Problem details:
Where does "KiCad" occur in the listing? Copy every line that holds it.

Data:
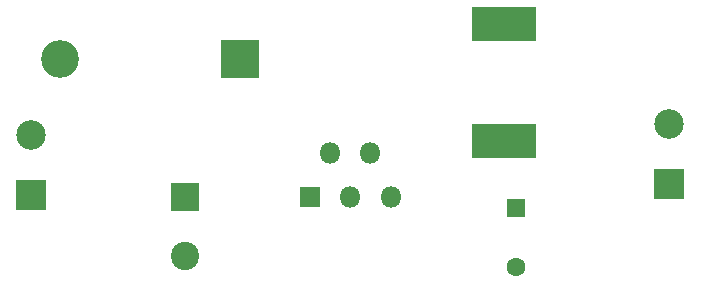
<source format=gbr>
%TF.GenerationSoftware,KiCad,Pcbnew,(6.0.2)*%
%TF.CreationDate,2022-08-07T03:14:06+03:00*%
%TF.ProjectId,LM2596_buck_5,4c4d3235-3936-45f6-9275-636b5f352e6b,v1.0*%
%TF.SameCoordinates,Original*%
%TF.FileFunction,Soldermask,Top*%
%TF.FilePolarity,Negative*%
%FSLAX46Y46*%
G04 Gerber Fmt 4.6, Leading zero omitted, Abs format (unit mm)*
G04 Created by KiCad (PCBNEW (6.0.2)) date 2022-08-07 03:14:06*
%MOMM*%
%LPD*%
G01*
G04 APERTURE LIST*
%ADD10R,2.500000X2.500000*%
%ADD11C,2.500000*%
%ADD12R,1.800000X1.800000*%
%ADD13O,1.800000X1.800000*%
%ADD14R,1.600000X1.600000*%
%ADD15C,1.600000*%
%ADD16O,3.200000X3.200000*%
%ADD17R,3.200000X3.200000*%
%ADD18R,5.400000X2.900000*%
%ADD19R,2.400000X2.400000*%
%ADD20C,2.400000*%
G04 APERTURE END LIST*
D10*
%TO.C,J2*%
X158000000Y-103545000D03*
D11*
X158000000Y-98465000D03*
%TD*%
D12*
%TO.C,U1*%
X127600000Y-104650000D03*
D13*
X129300000Y-100950000D03*
X131000000Y-104650000D03*
X132700000Y-100950000D03*
X134400000Y-104650000D03*
%TD*%
D14*
%TO.C,C2*%
X145000000Y-105597349D03*
D15*
X145000000Y-110597349D03*
%TD*%
D11*
%TO.C,J1*%
X104000000Y-99465000D03*
D10*
X104000000Y-104545000D03*
%TD*%
D16*
%TO.C,D1*%
X106380000Y-93000000D03*
D17*
X121620000Y-93000000D03*
%TD*%
D18*
%TO.C,L1*%
X144000000Y-90050000D03*
X144000000Y-99950000D03*
%TD*%
D19*
%TO.C,C1*%
X117000000Y-104676041D03*
D20*
X117000000Y-109676041D03*
%TD*%
M02*

</source>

Answer to the exercise:
%TF.GenerationSoftware,KiCad,Pcbnew,(6.0.2)*%
G04 Created by KiCad (PCBNEW (6.0.2)) date 2022-08-07 03:14:06*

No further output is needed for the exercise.